_Document excerpt_:
↓

Noam Postavsky <npostavs@gmail.com> writes:

> severity 32372 wishlist
> quit
>
> Raimon Grau <raimon@konghq.com> writes:
>
>> Subject: [PATCH] Add uuid as allowed thingatpt symbol
>>
>> * lisp/thingatpt.el (thing-at-point-uuid-regexp): Add regexp for uuid.
>
> I guess you should mention something about the ops as well here.  Though
> it's not 100% clear what kind of format you should use for those.  Maybe
> just (top-level): Add 'bounds-of-thing-at-point' operation for 'uuid'.

Aha. Added it.

>
>> +;; UUID
>> +
>> +(defvar thing-at-point-uuid-regexp
>> +  (rx (and bow
>
> Using rx is okay, I think.  There was some discussion about it on
> emacs-devel a little time ago, with most people saying the increased
> verbosity made them not want to use it, but I kind of like it myself.
> However, Stefan made the point that `and' is potentially a bit
> confusing, because it could be misread as intersection.  It's better to
> use one of the synonyms `seq' or `:'.
>
>> +           (or
>> +            "00000000-0000-0000-0000-000000000000"
>> +            (and
>> +             (repeat 8 hex-digit) "-"
>> +             (repeat 4 hex-digit) "-"
>> +             (or "1" "2" "3" "4" "5")
>> +             (repeat 3 hex-digit) "-"
>> +             (or "8" "9" "a" "b" "A" "B")
>> +             (repeat 3 hex-digit) "-"
>> +             (repeat 12 hex-digit)))
>> +           eow))
>> +  "A regular expression matching a UUID from versions 1 to 5.
>> +
>> +  More info on uuid's format in
>> +  https://tools.ietf.org/html/rfc4122." )
>
> So, in that RFC I see this grammar
>
>       UUID                   = time-low "-" time-mid "-"

↑

_Entries supplied_:
↓

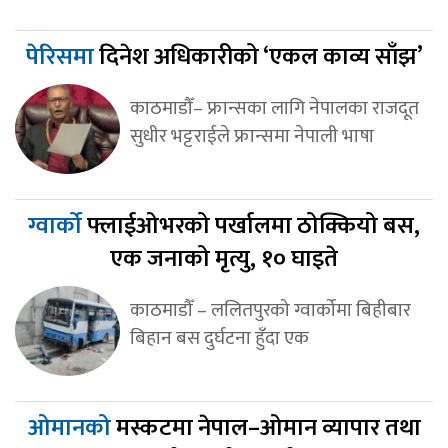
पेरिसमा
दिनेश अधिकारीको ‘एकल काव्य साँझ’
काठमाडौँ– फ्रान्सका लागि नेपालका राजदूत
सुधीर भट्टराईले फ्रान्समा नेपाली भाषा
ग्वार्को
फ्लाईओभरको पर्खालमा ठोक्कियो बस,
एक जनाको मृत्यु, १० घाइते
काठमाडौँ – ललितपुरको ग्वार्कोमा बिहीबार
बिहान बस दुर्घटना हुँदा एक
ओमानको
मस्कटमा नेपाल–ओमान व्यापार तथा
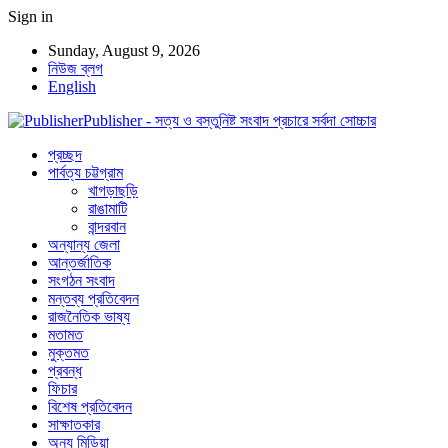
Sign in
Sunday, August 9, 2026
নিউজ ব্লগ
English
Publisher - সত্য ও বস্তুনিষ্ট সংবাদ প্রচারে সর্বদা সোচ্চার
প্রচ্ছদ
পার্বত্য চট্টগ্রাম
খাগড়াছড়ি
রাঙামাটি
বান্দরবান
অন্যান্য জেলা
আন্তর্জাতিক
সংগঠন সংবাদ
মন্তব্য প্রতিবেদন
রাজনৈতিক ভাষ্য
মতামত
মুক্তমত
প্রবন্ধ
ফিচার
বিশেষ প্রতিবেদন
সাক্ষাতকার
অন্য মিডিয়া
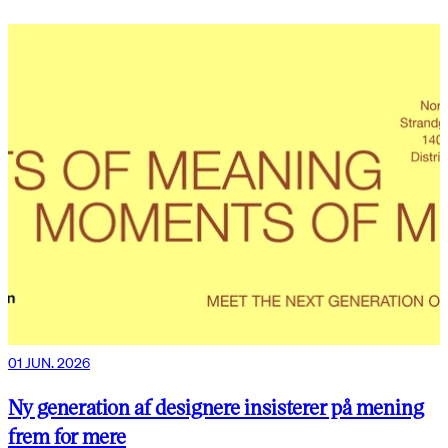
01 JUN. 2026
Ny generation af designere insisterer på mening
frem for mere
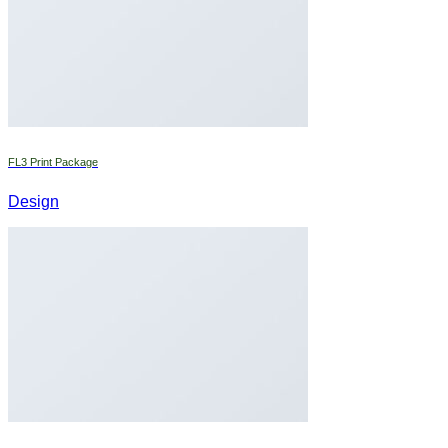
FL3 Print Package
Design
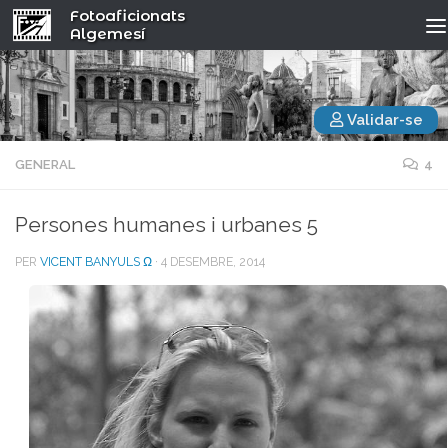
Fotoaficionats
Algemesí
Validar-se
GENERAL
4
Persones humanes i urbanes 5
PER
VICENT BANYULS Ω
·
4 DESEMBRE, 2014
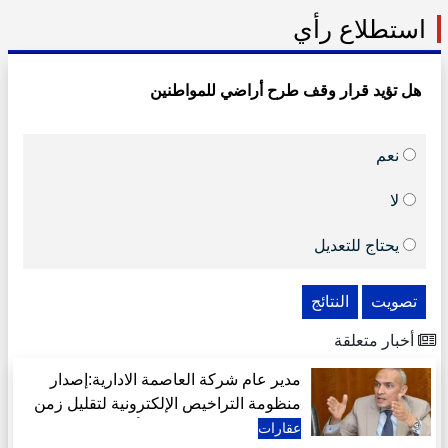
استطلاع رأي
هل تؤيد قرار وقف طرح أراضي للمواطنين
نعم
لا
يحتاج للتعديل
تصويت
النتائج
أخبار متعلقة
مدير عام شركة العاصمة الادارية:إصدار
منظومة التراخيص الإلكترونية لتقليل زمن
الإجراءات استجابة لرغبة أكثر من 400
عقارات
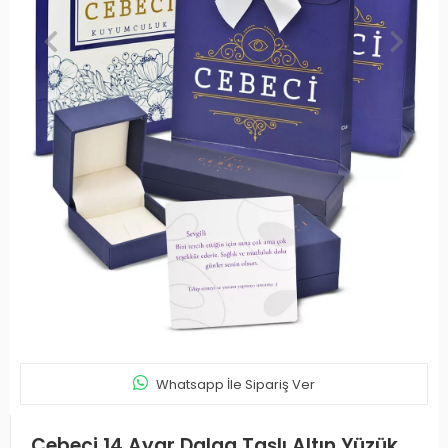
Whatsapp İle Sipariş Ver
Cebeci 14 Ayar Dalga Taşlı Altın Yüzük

↑

_Aim of the task_: Can you output the part of the UUID patch discussion above between "Noam Postavsky <npostavs@gmail.com>" and "regexp for uuid.", inclusive, word for word?

_Response below_:
Noam Postavsky <npostavs@gmail.com> writes:

> severity 32372 wishlist
> quit
>
> Raimon Grau <raimon@konghq.com> writes:
>
>> Subject: [PATCH] Add uuid as allowed thingatpt symbol
>>
>> * lisp/thingatpt.el (thing-at-point-uuid-regexp): Add regexp for uuid.